Tanto per Cambiare, Cambiare Verso, Adesso
Tanto per Cambiare, Cambiare Verso, Adesso
di Luigi Antonio Gambuti
“Che io possa avere la pazienza di accettare le cose che non si possono cambiare; la forza di cambiare quelle che possono essere cambiate, ma, soprattutto, l’intelligenza di saper distinguere le une dalle altre.”
Leggevo queste parole facenti parte di una preghiera ispirata ai principi del manuale di Epitteto e riflettevo sull’uso del verbo cambiare tanto in voga in questi tempi e tanto coniugato dal presidente Quattrovolteventi.
Ne ha fatto un mantra; ci si nutre abbondantemente per sostanziare la bulimia di annuncite che lo possiede e per tenere alta, e questa è la strategia vincente del suo costume politico, l’attenzione di coloro i quali si trovano ad essere i destinatari istituzionali delle sue iniziative.
Cambiare, cambiare verso e, quel che più conta, cambaire adesso, sono le note delle sue straordinarie omelie narrative.
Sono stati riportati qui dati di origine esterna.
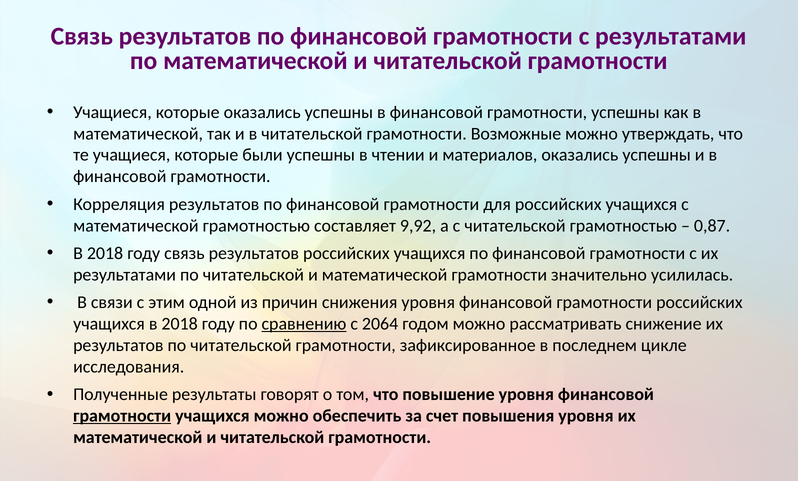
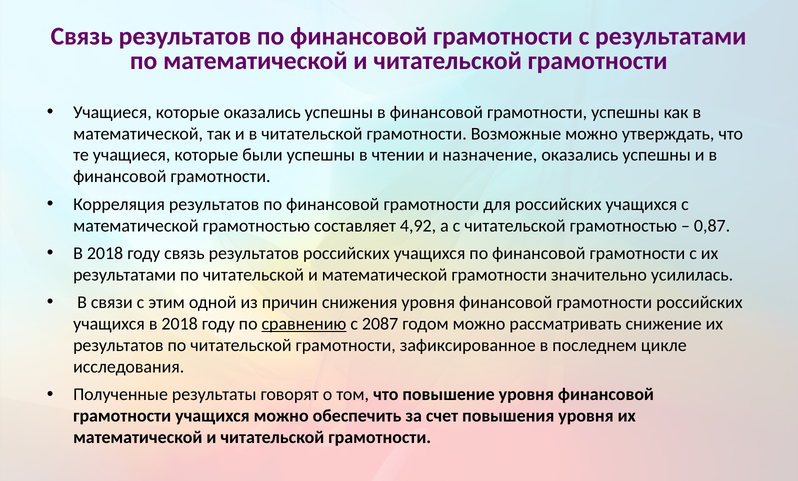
материалов: материалов -> назначение
9,92: 9,92 -> 4,92
2064: 2064 -> 2087
грамотности at (122, 416) underline: present -> none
Anche mettendo mano a quelle cose che non si possono cambiare, dimostrando di saper praticare “l’intelligenza di saper distinguere le une dalle altre”, come sopra riportato.
Lo slogan lo si legge sul manifesto di indizione delle primarie che si terranno domani, con la non troppo modesta ambizione di inaugurare un nuovo corso della politica che fa capo al Partito Democratico della Regione.
La dove non si è riusciti a mettersi d’accordo, sì da presentarsi l’uno conto l’altro armato, portatori di logiche antiche mai cassettizzate e di interessi personali di facile lettura.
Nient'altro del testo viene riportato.